- To-do item
Swap "FACEBOOK" for "LINKEDIN" in every item below, and reproduce all the lines with nothing else changed.

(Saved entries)
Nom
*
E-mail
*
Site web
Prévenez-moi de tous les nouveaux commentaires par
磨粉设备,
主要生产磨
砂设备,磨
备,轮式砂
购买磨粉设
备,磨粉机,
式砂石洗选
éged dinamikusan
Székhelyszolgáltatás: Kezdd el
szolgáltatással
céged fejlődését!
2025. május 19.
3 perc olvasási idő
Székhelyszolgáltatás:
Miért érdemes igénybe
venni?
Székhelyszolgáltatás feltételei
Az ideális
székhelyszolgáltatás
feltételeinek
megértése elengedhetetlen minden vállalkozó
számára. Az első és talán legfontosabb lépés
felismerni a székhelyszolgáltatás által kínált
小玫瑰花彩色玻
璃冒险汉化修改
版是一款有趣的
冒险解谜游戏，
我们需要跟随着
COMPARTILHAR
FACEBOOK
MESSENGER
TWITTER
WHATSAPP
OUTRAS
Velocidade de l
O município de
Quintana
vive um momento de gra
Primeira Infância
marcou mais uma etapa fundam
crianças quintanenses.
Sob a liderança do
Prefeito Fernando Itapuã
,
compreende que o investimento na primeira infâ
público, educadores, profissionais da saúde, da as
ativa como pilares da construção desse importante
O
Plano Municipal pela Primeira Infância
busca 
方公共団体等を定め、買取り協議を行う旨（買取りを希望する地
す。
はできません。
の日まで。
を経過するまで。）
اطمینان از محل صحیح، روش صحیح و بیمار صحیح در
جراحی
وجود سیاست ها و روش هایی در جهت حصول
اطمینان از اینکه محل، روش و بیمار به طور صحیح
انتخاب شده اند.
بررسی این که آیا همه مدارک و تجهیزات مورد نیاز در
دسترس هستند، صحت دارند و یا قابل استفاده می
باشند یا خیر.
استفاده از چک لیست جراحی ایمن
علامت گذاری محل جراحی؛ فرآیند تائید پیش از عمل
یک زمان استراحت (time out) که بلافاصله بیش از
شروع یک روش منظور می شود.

- Task result
Nom
*
E-mail
*
Site web
Prévenez-moi de tous les nouveaux commentaires par
磨粉设备,
主要生产磨
砂设备,磨
备,轮式砂
购买磨粉设
备,磨粉机,
式砂石洗选
éged dinamikusan
Székhelyszolgáltatás: Kezdd el
szolgáltatással
céged fejlődését!
2025. május 19.
3 perc olvasási idő
Székhelyszolgáltatás:
Miért érdemes igénybe
venni?
Székhelyszolgáltatás feltételei
Az ideális
székhelyszolgáltatás
feltételeinek
megértése elengedhetetlen minden vállalkozó
számára. Az első és talán legfontosabb lépés
felismerni a székhelyszolgáltatás által kínált
小玫瑰花彩色玻
璃冒险汉化修改
版是一款有趣的
冒险解谜游戏，
我们需要跟随着
COMPARTILHAR
LINKEDIN
MESSENGER
TWITTER
WHATSAPP
OUTRAS
Velocidade de l
O município de
Quintana
vive um momento de gra
Primeira Infância
marcou mais uma etapa fundam
crianças quintanenses.
Sob a liderança do
Prefeito Fernando Itapuã
,
compreende que o investimento na primeira infâ
público, educadores, profissionais da saúde, da as
ativa como pilares da construção desse importante
O
Plano Municipal pela Primeira Infância
busca 
方公共団体等を定め、買取り協議を行う旨（買取りを希望する地
す。
はできません。
の日まで。
を経過するまで。）
اطمینان از محل صحیح، روش صحیح و بیمار صحیح در
جراحی
وجود سیاست ها و روش هایی در جهت حصول
اطمینان از اینکه محل، روش و بیمار به طور صحیح
انتخاب شده اند.
بررسی این که آیا همه مدارک و تجهیزات مورد نیاز در
دسترس هستند، صحت دارند و یا قابل استفاده می
باشند یا خیر.
استفاده از چک لیست جراحی ایمن
علامت گذاری محل جراحی؛ فرآیند تائید پیش از عمل
یک زمان استراحت (time out) که بلافاصله بیش از
شروع یک روش منظور می شود.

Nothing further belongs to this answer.